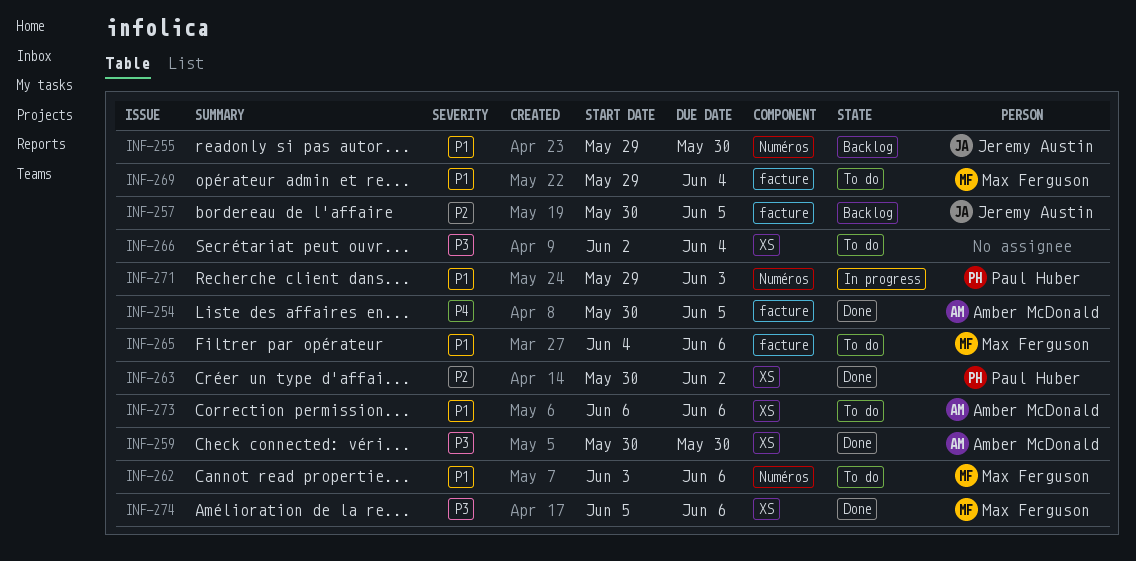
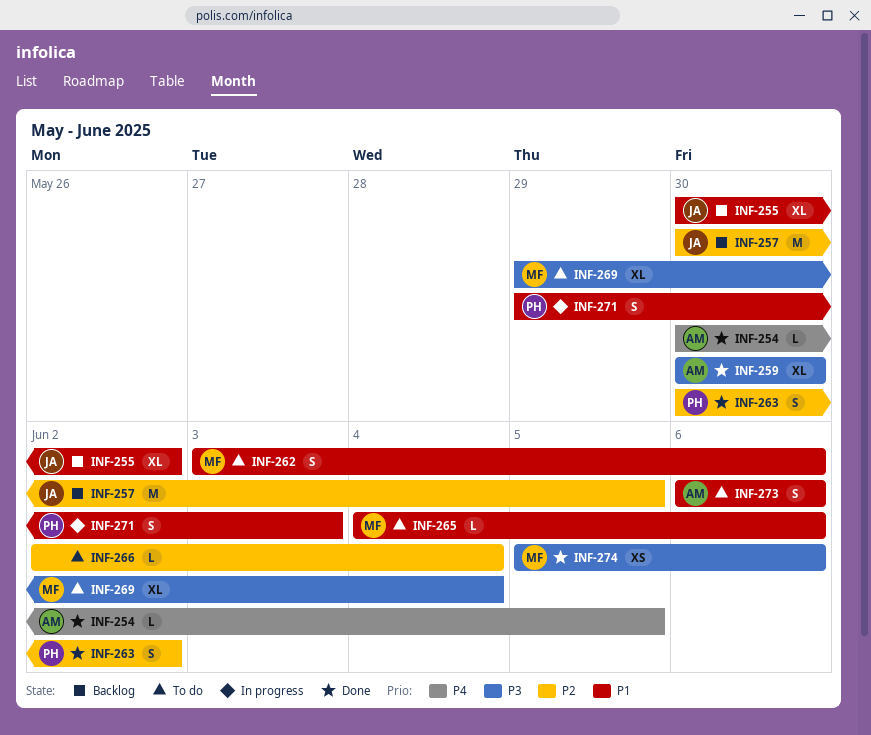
INF-255, start: May 29 -> May 30
INF-255, due: May 30 -> Jun 2
INF-266, priority: P3 -> P2
INF-269, priority: P1 -> P3

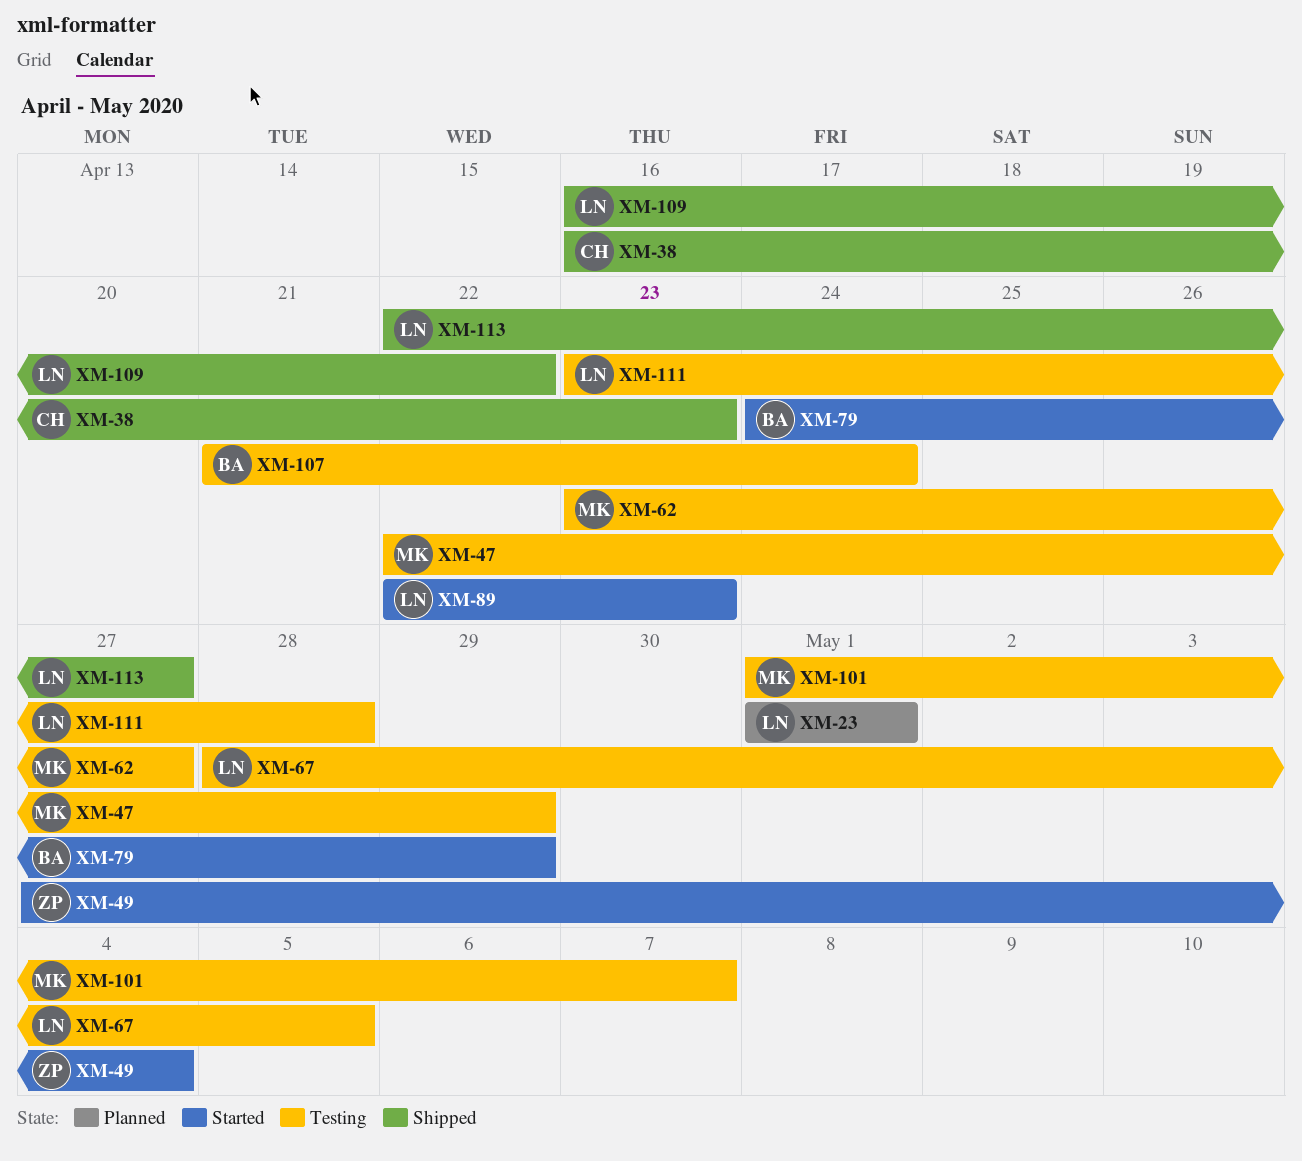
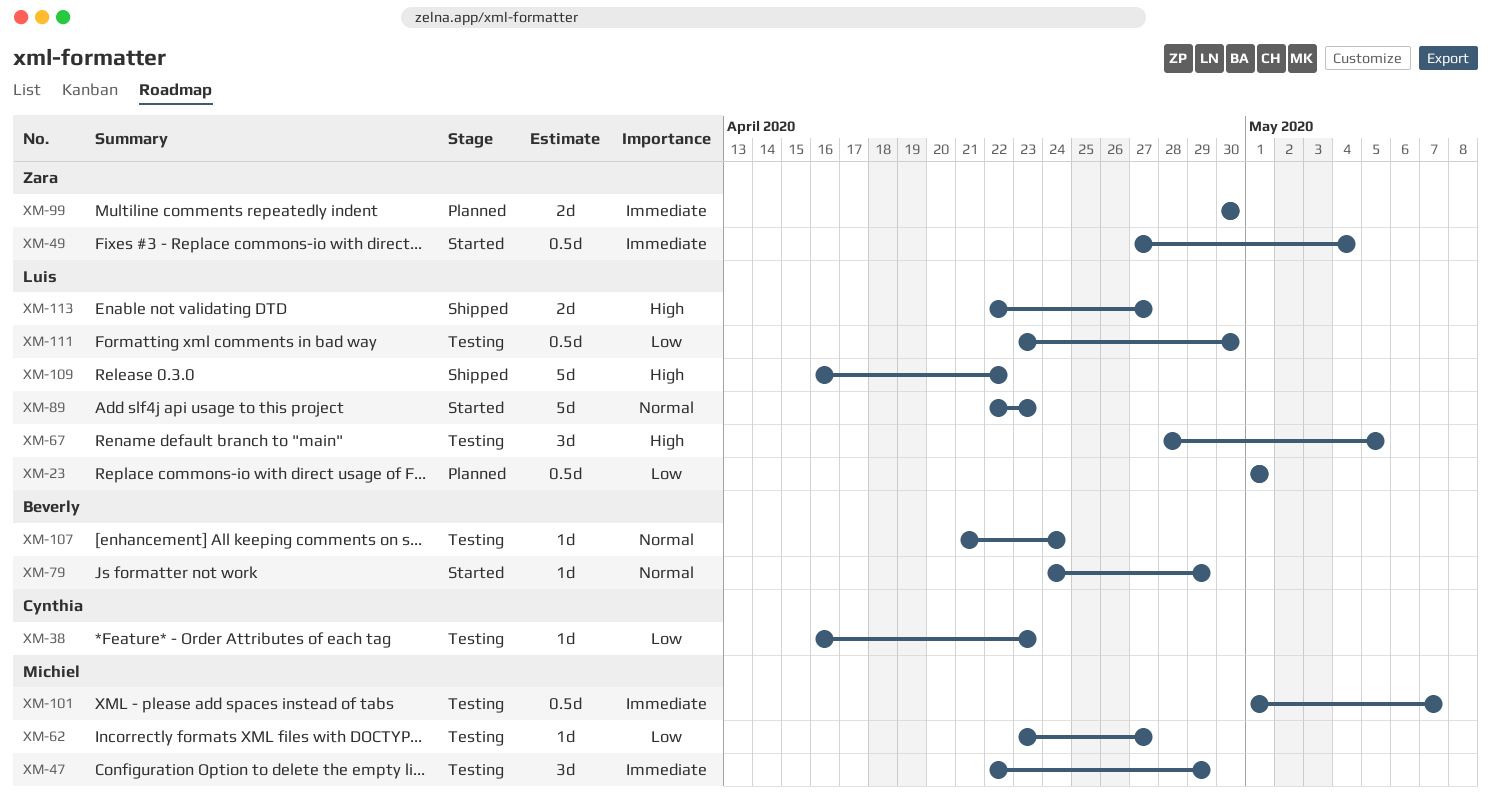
XM-38, status: Shipped -> Testing
XM-99: none -> present
XM-111, due: Apr 28 -> Apr 30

=======

# [Work task]
Reproduce the lines from the one holding "INF-255, due: May 30 -> Jun 2" through the end of the entries above exactly, keeping both ends and dropping every picture.

# [Reply]
INF-255, due: May 30 -> Jun 2
INF-266, priority: P3 -> P2
INF-269, priority: P1 -> P3

XM-38, status: Shipped -> Testing
XM-99: none -> present
XM-111, due: Apr 28 -> Apr 30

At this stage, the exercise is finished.